Around 1805 he began to devote himself to philology, inspired by the works of Adelung and Solarić. Mrkalj knew German, French, Latin, Greek and Hebrew. In a publication titled Сало дебелога јера либо азбукопротрес (lit. 'Fat of the Thick Yer, i.e. Alphabet Inquiry'; Buda, 1810), he proposed to simplify the original Church Slavonic Cyrillic script from forty-two to twenty-six letters. While highly lauded by Kopitar, his ideas were too radical for the Serbian church, which had been using the traditional Cyrillic script since the times of Cyril and Methodius.

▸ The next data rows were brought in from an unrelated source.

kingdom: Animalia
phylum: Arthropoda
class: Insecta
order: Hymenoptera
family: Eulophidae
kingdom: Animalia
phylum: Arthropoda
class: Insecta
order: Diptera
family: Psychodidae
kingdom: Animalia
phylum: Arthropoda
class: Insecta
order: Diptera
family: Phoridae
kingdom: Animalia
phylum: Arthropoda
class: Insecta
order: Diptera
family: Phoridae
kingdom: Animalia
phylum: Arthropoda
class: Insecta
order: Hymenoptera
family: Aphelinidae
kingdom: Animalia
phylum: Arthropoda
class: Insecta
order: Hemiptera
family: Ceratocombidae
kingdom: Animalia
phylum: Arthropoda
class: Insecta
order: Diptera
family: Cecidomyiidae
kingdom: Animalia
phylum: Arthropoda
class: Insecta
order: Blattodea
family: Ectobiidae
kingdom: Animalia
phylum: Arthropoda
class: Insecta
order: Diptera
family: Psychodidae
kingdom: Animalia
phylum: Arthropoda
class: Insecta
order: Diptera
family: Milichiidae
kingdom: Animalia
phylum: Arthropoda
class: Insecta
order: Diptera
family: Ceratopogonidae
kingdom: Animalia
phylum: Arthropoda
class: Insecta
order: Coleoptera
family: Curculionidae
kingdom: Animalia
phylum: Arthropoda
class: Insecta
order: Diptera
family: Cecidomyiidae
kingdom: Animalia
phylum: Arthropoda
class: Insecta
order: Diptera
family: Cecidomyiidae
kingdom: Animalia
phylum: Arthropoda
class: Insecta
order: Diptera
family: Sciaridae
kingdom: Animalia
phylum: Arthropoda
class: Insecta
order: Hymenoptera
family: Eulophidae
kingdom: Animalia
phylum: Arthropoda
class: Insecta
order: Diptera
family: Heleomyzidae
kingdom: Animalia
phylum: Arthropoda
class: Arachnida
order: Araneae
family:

To prove his loyalty, Mrkalj became a monk in Gomirje in 1811, but was harassed and despised by fellow monks and church authorities alike. He left the monastery in 1813 to live on in extreme poverty. In 1817, in an attempt to reconcile with the church, he retracted his view in A Palinode (or Defense of the Thick Yer), which is far less brilliant than his earlier work. Karadžić then took the idea further in his Serbian Dictionary of 1818, also adopting a modernized version of Mrazović's Slavene-Serbic grammar. Mrkalj also published ten poems in the Serbian newspapers Novine serbske, Srbski rodoljubac, and Golubica.

Later in life, Mrkalj became mentally ill and was hospitalised in Vienna's imperial mental hospital in 1827. He suffered from a persecution complex and outbursts of rage, which led him to stab a Serb drawing teacher in the neck over a petty argument. At the asylum, Vuk Karadžić came to visit him at least once. Mrkalj died in 1833.